Visualizing the distribution of corners can be helpful for some applications. This method involves drawing Delaunay Triangulation among detected corners, which can give insights into the spatial relationships between corners. OpenCV provides functions to perform this such as Subdiv2D.

Here’s an example:

import cv2
import numpy as np

img = cv2.imread('example.jpg')
gray = cv2.cvtColor(img, cv2.COLOR_BGR2GRAY)

# Detect corners using Method 1 or 2...

# Create an empty mask and draw the corners
mask = np.zeros_like(img)
corners = np.float32(corners)
for item in corners:
    cv2.circle(mask, (item[0][0], item[0][1]), 3, (255, 0, 0), -1)

# Delaunay triangulation
rect = (0, 0, img.shape[1], img.shape[0])
subdiv = cv2.Subdiv2D(rect)
for p in corners:
    subdiv.insert((p[0][0], p[0][1]))
    triangles = subdiv.getTriangleList()

# Draw the triangles on the mask.
for t in triangles:
    pts = t.reshape(-1, 2).astype(np.int32)
    cv2.polylines(mask, [pts], True, (0, 255, 0), 1, cv2.LINE_AA)

# Now we can display the image with the Delaunay Triangulation
cv2.imshow('Corners with Delaunay Triangulation', mask)
cv2.waitKey(0)
cv2.destroyAllWindows()

The output is an image with detected corners connected by green lines forming Delaunay Triangles.

After detecting corners, we draw them on a mask and perform Delaunay Triangulation to connect these points. The resulting image graphically displays the geometric relationships between corners.

Bonus One-Liner Method 5: Visualize Corners on a Single Line

For quick visualization, corners can be marked with minimalistic one-liner code that directly applies the Detector on grayscale images and draws with a fixed radius and color on the original image.

Here’s an example:

cv2.imshow('Corners', cv2.drawKeypoints(cv2.imread('example.jpg'), [cv2.KeyPoint(x, y, 1) for x, y in cv2.goodFeaturesToTrack(cv2.cvtColor(cv2.imread('example.jpg'), cv2.COLOR_BGR2GRAY), 25, 0.01, 10)[:,0]], None, (0, 0, 255)))

The output is an image with corners displayed using default settings by OpenCV’s convenience functions.

This compact code reads the image, detects corners, creates Keypoint objects, and then visualizes them directly over the read image, displaying the resulting corners in a single line of code.

Summary/Discussion

  • Method 1: Basic Shi-Tomasi Corner Detection.

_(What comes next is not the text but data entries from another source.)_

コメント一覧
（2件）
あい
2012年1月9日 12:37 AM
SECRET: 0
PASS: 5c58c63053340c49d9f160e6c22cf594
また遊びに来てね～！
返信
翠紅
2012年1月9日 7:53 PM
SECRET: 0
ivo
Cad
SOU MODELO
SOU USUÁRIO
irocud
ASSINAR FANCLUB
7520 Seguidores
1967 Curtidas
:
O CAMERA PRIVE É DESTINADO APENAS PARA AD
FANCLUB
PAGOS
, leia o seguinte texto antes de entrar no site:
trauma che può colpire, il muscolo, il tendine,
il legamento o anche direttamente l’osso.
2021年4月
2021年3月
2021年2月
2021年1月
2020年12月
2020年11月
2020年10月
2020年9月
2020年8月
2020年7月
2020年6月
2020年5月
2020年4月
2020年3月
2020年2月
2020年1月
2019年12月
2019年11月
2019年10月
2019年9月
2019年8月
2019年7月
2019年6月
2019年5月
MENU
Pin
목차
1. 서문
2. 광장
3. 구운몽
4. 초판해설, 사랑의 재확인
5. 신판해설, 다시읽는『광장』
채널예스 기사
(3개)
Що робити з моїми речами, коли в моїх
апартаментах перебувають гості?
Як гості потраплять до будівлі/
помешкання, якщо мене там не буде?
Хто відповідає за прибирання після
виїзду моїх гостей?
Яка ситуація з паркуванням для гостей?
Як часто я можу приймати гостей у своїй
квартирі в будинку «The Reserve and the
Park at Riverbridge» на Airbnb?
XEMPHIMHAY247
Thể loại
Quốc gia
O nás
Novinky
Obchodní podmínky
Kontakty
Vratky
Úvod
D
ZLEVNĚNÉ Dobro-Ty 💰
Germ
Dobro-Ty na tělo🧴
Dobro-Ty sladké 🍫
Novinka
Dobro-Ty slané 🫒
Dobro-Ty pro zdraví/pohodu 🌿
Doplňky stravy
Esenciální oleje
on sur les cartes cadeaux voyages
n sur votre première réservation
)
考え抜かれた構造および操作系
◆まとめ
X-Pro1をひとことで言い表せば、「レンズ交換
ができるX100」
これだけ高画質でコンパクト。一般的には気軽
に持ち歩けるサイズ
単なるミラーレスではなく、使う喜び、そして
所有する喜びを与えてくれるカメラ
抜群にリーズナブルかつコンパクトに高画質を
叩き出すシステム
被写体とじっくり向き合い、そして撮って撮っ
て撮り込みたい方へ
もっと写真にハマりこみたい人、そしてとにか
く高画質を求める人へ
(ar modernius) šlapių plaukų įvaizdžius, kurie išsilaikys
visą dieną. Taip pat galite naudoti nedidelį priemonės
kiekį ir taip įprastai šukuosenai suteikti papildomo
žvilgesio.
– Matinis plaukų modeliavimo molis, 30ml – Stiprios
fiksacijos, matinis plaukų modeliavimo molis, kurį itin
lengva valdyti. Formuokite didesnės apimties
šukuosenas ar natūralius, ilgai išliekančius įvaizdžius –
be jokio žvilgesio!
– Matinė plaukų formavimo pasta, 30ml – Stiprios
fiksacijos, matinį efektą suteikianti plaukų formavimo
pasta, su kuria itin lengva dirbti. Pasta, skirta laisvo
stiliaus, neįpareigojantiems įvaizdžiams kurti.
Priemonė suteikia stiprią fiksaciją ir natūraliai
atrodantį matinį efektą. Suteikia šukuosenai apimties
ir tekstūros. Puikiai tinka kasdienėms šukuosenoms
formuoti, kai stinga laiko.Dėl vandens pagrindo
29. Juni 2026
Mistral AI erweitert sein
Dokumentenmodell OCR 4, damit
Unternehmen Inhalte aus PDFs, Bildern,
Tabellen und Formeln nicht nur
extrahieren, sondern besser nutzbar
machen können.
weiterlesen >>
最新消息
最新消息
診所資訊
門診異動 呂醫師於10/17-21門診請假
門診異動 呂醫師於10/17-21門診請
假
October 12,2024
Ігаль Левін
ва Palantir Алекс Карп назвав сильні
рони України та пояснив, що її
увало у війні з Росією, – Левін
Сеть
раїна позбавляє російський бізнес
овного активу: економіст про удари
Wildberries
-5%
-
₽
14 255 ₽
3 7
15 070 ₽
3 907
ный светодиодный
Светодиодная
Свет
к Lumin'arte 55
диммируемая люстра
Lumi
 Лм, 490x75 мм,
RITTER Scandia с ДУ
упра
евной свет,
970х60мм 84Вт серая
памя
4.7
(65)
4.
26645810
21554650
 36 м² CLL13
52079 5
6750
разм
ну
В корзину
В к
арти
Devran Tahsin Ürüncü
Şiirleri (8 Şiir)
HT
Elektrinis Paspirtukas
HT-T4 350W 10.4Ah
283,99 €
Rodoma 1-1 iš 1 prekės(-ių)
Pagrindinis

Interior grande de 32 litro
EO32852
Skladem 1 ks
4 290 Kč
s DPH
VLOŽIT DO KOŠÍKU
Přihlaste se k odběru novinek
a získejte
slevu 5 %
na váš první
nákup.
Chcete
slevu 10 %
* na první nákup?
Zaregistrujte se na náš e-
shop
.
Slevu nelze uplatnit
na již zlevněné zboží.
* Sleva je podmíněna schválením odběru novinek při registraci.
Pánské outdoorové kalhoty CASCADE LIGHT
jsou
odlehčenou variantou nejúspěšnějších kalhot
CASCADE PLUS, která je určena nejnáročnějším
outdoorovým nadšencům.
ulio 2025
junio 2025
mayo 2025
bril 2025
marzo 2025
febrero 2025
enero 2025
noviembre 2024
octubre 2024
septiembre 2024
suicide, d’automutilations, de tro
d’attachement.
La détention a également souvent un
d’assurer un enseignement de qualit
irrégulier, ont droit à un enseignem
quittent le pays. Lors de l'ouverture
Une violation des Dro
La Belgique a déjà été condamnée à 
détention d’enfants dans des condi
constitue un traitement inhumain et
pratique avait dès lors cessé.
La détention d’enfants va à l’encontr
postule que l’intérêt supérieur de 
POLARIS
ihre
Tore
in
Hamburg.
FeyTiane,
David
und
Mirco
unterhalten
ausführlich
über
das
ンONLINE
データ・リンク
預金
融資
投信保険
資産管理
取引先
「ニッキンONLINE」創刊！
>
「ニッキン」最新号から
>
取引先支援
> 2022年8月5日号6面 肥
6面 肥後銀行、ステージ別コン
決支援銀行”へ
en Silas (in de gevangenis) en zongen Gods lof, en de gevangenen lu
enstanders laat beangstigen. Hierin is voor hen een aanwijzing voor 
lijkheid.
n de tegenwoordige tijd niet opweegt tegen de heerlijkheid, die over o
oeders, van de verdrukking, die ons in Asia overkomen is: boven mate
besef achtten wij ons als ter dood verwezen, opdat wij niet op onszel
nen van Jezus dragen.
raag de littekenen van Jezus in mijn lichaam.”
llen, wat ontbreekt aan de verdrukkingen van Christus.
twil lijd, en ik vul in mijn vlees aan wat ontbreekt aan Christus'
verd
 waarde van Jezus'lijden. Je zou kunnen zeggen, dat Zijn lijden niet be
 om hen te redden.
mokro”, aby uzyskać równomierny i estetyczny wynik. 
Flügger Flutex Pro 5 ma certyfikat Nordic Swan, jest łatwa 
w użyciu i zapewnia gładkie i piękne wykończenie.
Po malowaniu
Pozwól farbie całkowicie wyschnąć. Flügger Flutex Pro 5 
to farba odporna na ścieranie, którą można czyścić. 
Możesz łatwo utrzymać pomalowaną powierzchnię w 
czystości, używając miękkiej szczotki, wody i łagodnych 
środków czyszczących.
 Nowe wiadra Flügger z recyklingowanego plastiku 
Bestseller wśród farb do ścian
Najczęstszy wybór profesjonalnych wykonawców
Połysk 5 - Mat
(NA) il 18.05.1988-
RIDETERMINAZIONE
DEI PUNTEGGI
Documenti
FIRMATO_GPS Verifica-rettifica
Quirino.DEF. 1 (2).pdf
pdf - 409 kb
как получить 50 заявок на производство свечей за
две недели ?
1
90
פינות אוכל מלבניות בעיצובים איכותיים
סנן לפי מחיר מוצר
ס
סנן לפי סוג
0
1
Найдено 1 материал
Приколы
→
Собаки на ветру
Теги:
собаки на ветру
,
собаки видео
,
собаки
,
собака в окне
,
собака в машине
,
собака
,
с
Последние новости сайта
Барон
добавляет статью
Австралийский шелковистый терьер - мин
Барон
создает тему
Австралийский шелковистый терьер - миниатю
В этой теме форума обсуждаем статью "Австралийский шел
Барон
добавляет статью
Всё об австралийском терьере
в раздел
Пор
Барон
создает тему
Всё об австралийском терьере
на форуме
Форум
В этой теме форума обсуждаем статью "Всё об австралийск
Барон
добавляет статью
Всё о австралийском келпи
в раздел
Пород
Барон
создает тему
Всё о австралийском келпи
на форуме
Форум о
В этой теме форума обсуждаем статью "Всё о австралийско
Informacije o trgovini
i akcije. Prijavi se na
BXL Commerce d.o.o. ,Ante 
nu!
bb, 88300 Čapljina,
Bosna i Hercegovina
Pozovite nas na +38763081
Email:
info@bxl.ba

Straightforward implementation suitable for most cases. It may not be ideal for images with varying noise levels or corner densities.
  • Method 2: Adjustable Parameters for Corner Detection. Offers customization for more precise corner detection. Requires fine-tuning of parameters for optimal results, depending on the image.
  • Method 3: Incorporating Image Preprocessing. Enhances corner detection accuracy by reducing noise. Adds extra preprocessing steps that may increase computational load.
  • Method 4: Visualizing Corners with Delaunay Triangulation. Useful for understanding the spatial distribution of corners. Computationally intensive due to the additional step of triangulation.
  • Bonus Method 5: One-Liner Corner Visualization. Quick and easy, best for a simple direct visual of corners without need for customization or pre-processing. Less flexible and might not work well for all images.